# REQUIRED ACTION
Print, word for word, the line containing "ritmo alla partita e con" and all lines beneath it to the end of the entries below. Pictures do not belong in the copy.

### RECORDS PROVIDED

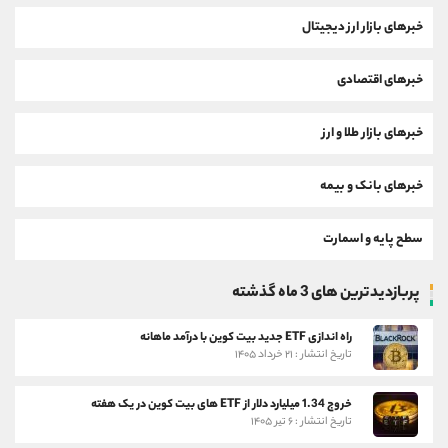
خبرهای بازار ارز دیجیتال
خبرهای اقتصادی
خبرهای بازار طلا و ارز
خبرهای بانک و بیمه
سطح پایه و اسمارت
پربازدیدترین های 3 ماه گذشته
راه اندازی ETF جدید بیت کوین با درآمد ماهانه
تاریخ انتشار : ۲۱ خرداد ۱۴۰۵
خروج 1.34 میلیارد دلار از ETF های بیت کوین در یک هفته
تاریخ انتشار : ۶ تیر ۱۴۰۵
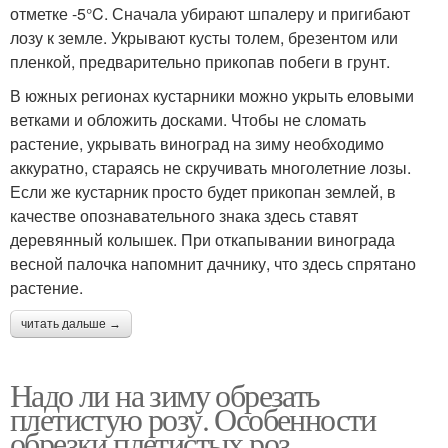
отметке -5°C. Сначала убирают шпалеру и пригибают
лозу к земле. Укрывают кусты толем, брезентом или
пленкой, предварительно прикопав побеги в грунт.
В южных регионах кустарники можно укрыть еловыми
ветками и обложить досками. Чтобы не сломать
растение, укрывать виноград на зиму необходимо
аккуратно, стараясь не скручивать многолетние лозы.
Если же кустарник просто будет прикопан землей, в
качестве опознавательного знака здесь ставят
деревянный колышек. При откапывании винограда
весной палочка напомнит дачнику, что здесь спрятано
растение.
читать дальше →
Надо ли на зиму обрезать
плетистую розу. Особенности
обрезки плетистых роз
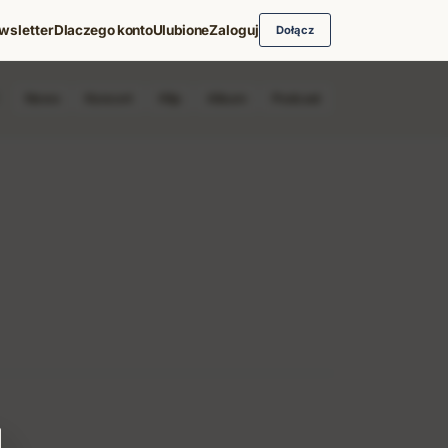
wsletter
Dlaczego konto
Ulubione
Zaloguj
Dołącz
News
Koncert
Klip
Album
Podcast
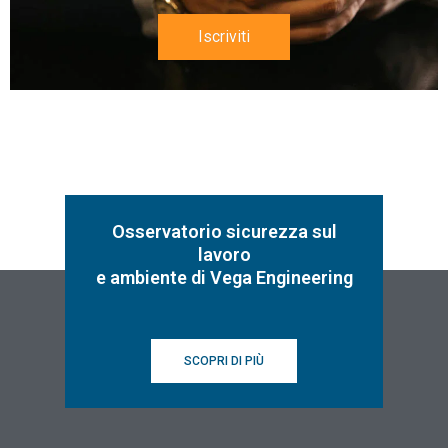
Iscriviti
Osservatorio sicurezza sul
lavoro
e ambiente di Vega Engineering
SCOPRI DI PIÙ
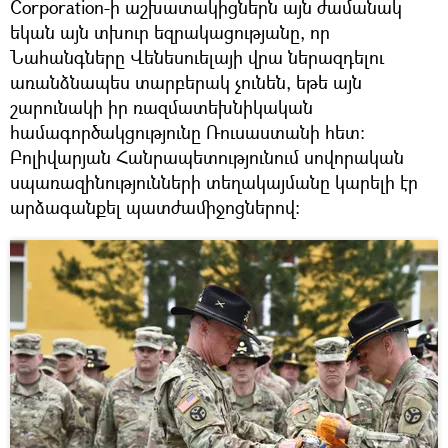
Corporation-ի աշխատակիցներն այն ժամանակ
եկան այն տխուր եզրակացությանը, որ
Նահանգները Վենեսուելայի վրա ներազդելու
առանձնապես տարբերակ չունեն, եթե այն
շարունակի իր ռազմատեխնիկական
համագործակցությունը Ռուսաստանի հետ։
Բոլիվարյան Հանրապետությունում սովորական
սպառազինությունների տեղակայմանը կարելի էր
արձագանքել պատժամիջոցներով։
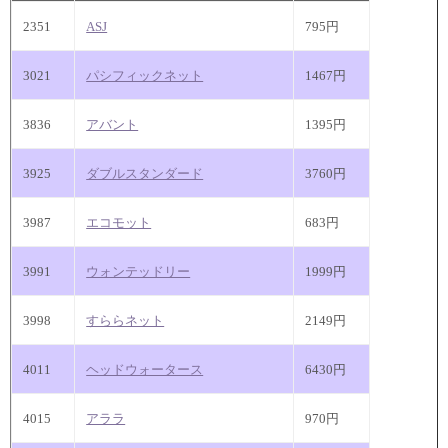
2351
ASJ
795円
3021
パシフィックネット
1467円
3836
アバント
1395円
3925
ダブルスタンダード
3760円
3987
エコモット
683円
3991
ウォンテッドリー
1999円
3998
すららネット
2149円
4011
ヘッドウォータース
6430円
4015
アララ
970円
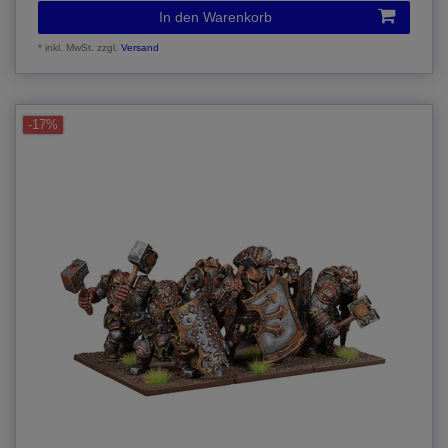
In den Warenkorb
*
inkl. MwSt.
zzgl.
Versand
-17%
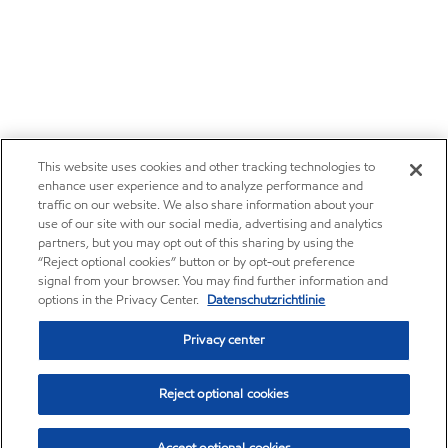
This website uses cookies and other tracking technologies to
enhance user experience and to analyze performance and
traffic on our website. We also share information about your
use of our site with our social media, advertising and analytics
partners, but you may opt out of this sharing by using the
“Reject optional cookies” button or by opt-out preference
signal from your browser. You may find further information and
options in the Privacy Center.
Datenschutzrichtlinie
Privacy center
Reject optional cookies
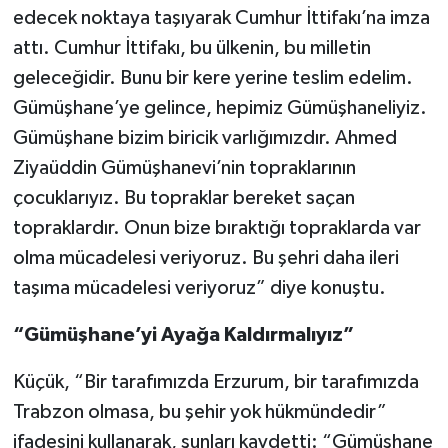
edecek noktaya taşıyarak Cumhur İttifakı’na imza
attı. Cumhur İttifakı, bu ülkenin, bu milletin
geleceğidir. Bunu bir kere yerine teslim edelim.
Gümüşhane’ye gelince, hepimiz Gümüşhaneliyiz.
Gümüşhane bizim biricik varlığımızdır. Ahmed
Ziyaüddin Gümüşhanevi’nin topraklarının
çocuklarıyız. Bu topraklar bereket saçan
topraklardır. Onun bize bıraktığı topraklarda var
olma mücadelesi veriyoruz. Bu şehri daha ileri
taşıma mücadelesi veriyoruz” diye konuştu.
“Gümüşhane’yi Ayağa Kaldırmalıyız”
Küçük, “Bir tarafımızda Erzurum, bir tarafımızda
Trabzon olmasa, bu şehir yok hükmündedir”
ifadesini kullanarak, şunları kaydetti: “Gümüşhane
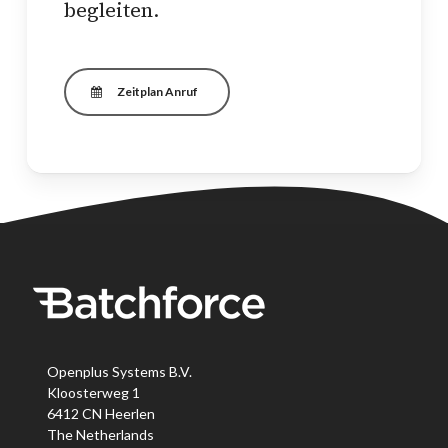
begleiten.
Zeitplan Anruf
Openplus Systems B.V.
Kloosterweg 1
6412 CN Heerlen
The Netherlands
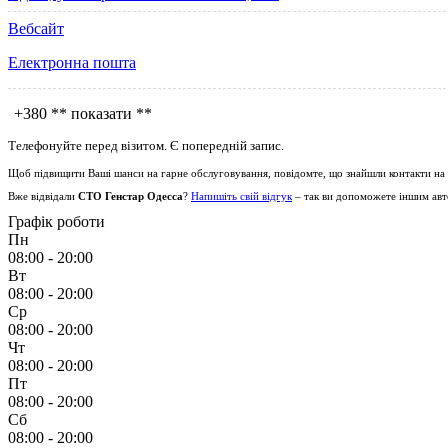
Вебсайт
Електронна пошта
+380
** показати **
Телефонуйте перед візитом. Є попередній запис.
Щоб підвищити Ваші шанси на гарне обслуговування, повідомте, що знайшли контакти на
Вже відвідали
СТО Генстар Одесса
?
Напишіть свій відгук
– так ви допоможете іншим авто
Графік роботи
Пн
08:00 - 20:00
Вт
08:00 - 20:00
Ср
08:00 - 20:00
Чт
08:00 - 20:00
Пт
08:00 - 20:00
Сб
08:00 - 20:00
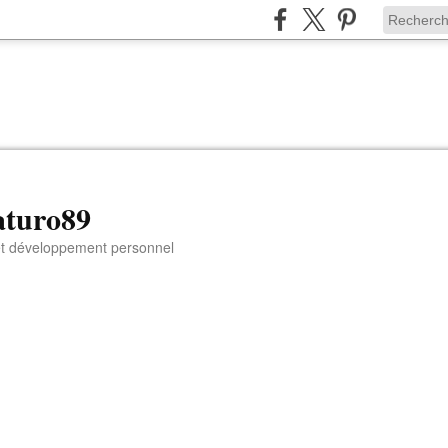
aturo89
 et développement personnel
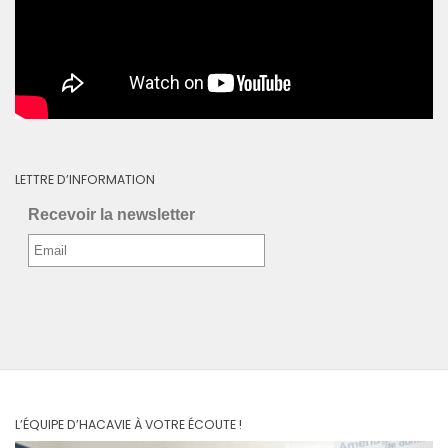
LETTRE D’INFORMATION
Recevoir la newsletter
L’ÉQUIPE D’HACAVIE À VOTRE ÉCOUTE !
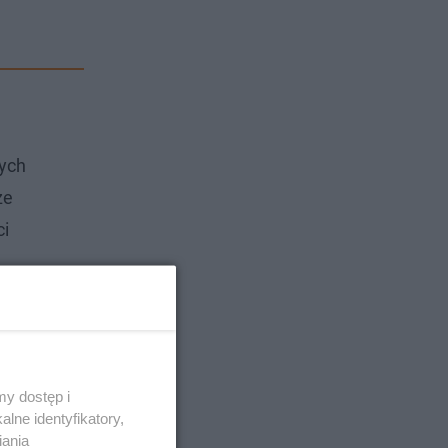
wych
ze
ci
y dostęp i
lne identyfikatory,
iania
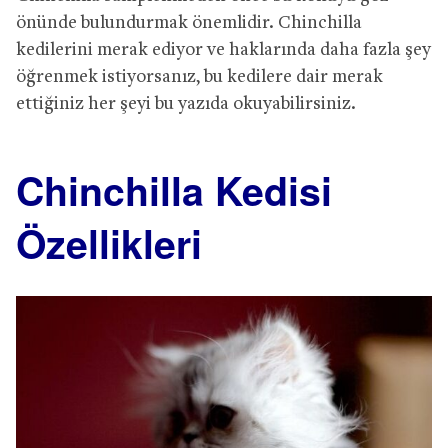
önünde bulundurmak önemlidir. Chinchilla
kedilerini merak ediyor ve haklarında daha fazla şey
öğrenmek istiyorsanız, bu kedilere dair merak
ettiğiniz her şeyi bu yazıda okuyabilirsiniz.
Chinchilla Kedisi
Özellikleri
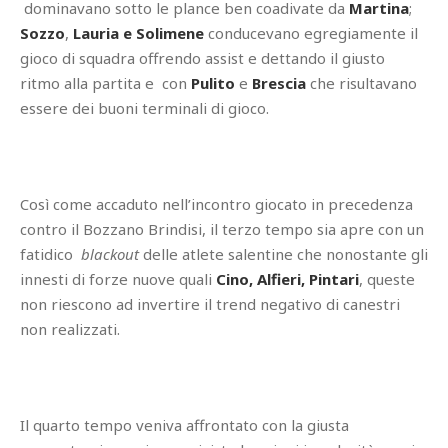
dominavano sotto le plance ben coadivate da
Martina
;
Sozzo
,
Lauria e Solimene
conducevano egregiamente il
gioco di squadra offrendo assist e dettando il giusto
ritmo alla partita e con
Pulito
e
Brescia
che risultavano
essere dei buoni terminali di gioco.
Così come accaduto nell’incontro giocato in precedenza
contro il Bozzano Brindisi, il terzo tempo sia apre con un
fatidico
blackout
delle atlete salentine che nonostante gli
innesti di forze nuove quali
Cino, Alfieri, Pintari
, queste
non riescono ad invertire il trend negativo di canestri
non realizzati.
Il quarto tempo veniva affrontato con la giusta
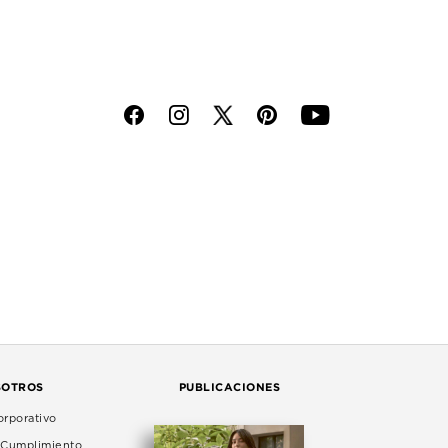
f
i
p
y
SOTROS
PUBLICACIONES
rporativo
e Cumplimiento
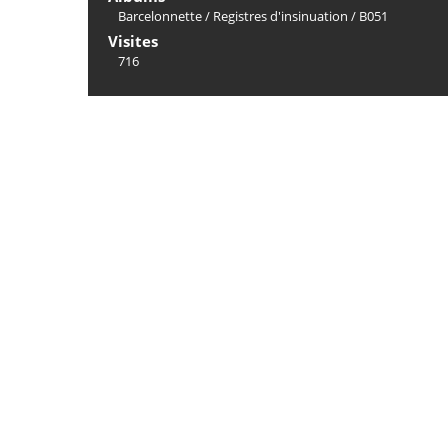
Barcelonnette
/
Registres d'insinuation
/
B051
Visites
716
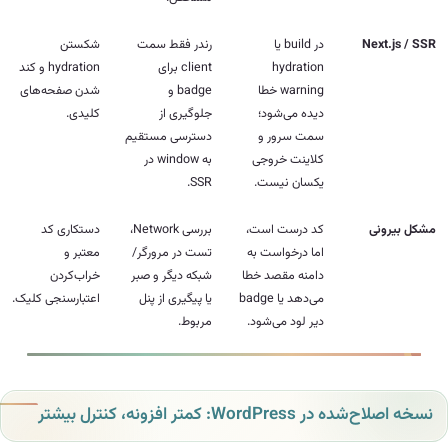
Ne
در build یا
رندر فقط سمت
شکستن
hydration
client برای
hydration و کند
warning خطا
badge و
شدن صفحه‌های
دیده می‌شود؛
جلوگیری از
کلیدی.
سمت سرور و
دسترسی مستقیم
کلاینت خروجی
به window در
یکسان نیست.
SSR.
ی
کد درست است،
بررسی Network،
دستکاری کد
اما درخواست به
تست در مرورگر/
معتبر و
دامنه مقصد خطا
شبکه دیگر و صبر
خراب‌کردن
می‌دهد یا badge
یا پیگیری از پنل
اعتبارسنجی کلیک.
دیر لود می‌شود.
مربوط.
WordP: کمتر افزونه، کنترل بیشتر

######

# EXERCISE OUTPUT
ritmo alla partita e con
Pulito
e
Brescia
che risultavano
essere dei buoni terminali di gioco.
Così come accaduto nell’incontro giocato in precedenza
contro il Bozzano Brindisi, il terzo tempo sia apre con un
fatidico
blackout
delle atlete salentine che nonostante gli
innesti di forze nuove quali
Cino, Alfieri, Pintari
, queste
non riescono ad invertire il trend negativo di canestri
non realizzati.
Il quarto tempo veniva affrontato con la giusta
f
i
p
y
SOTROS
PUBLICACIONES
rporativo
e Cumplimiento
Barcelonnette
/
Registres d'insinuation
/
B051
Visites
716
Ne
در build یا
رندر فقط سمت
شکستن
hydration
client برای
hydration و کند
warning خطا
badge و
شدن صفحه‌های
دیده می‌شود؛
جلوگیری از
کلیدی.
سمت سرور و
دسترسی مستقیم
کلاینت خروجی
به window در
یکسان نیست.
SSR.
ی
کد درست است،
بررسی Network،
دستکاری کد
اما درخواست به
تست در مرورگر/
معتبر و
دامنه مقصد خطا
شبکه دیگر و صبر
خراب‌کردن
می‌دهد یا badge
یا پیگیری از پنل
اعتبارسنجی کلیک.
دیر لود می‌شود.
مربوط.
WordP: کمتر افزونه، کنترل بیشتر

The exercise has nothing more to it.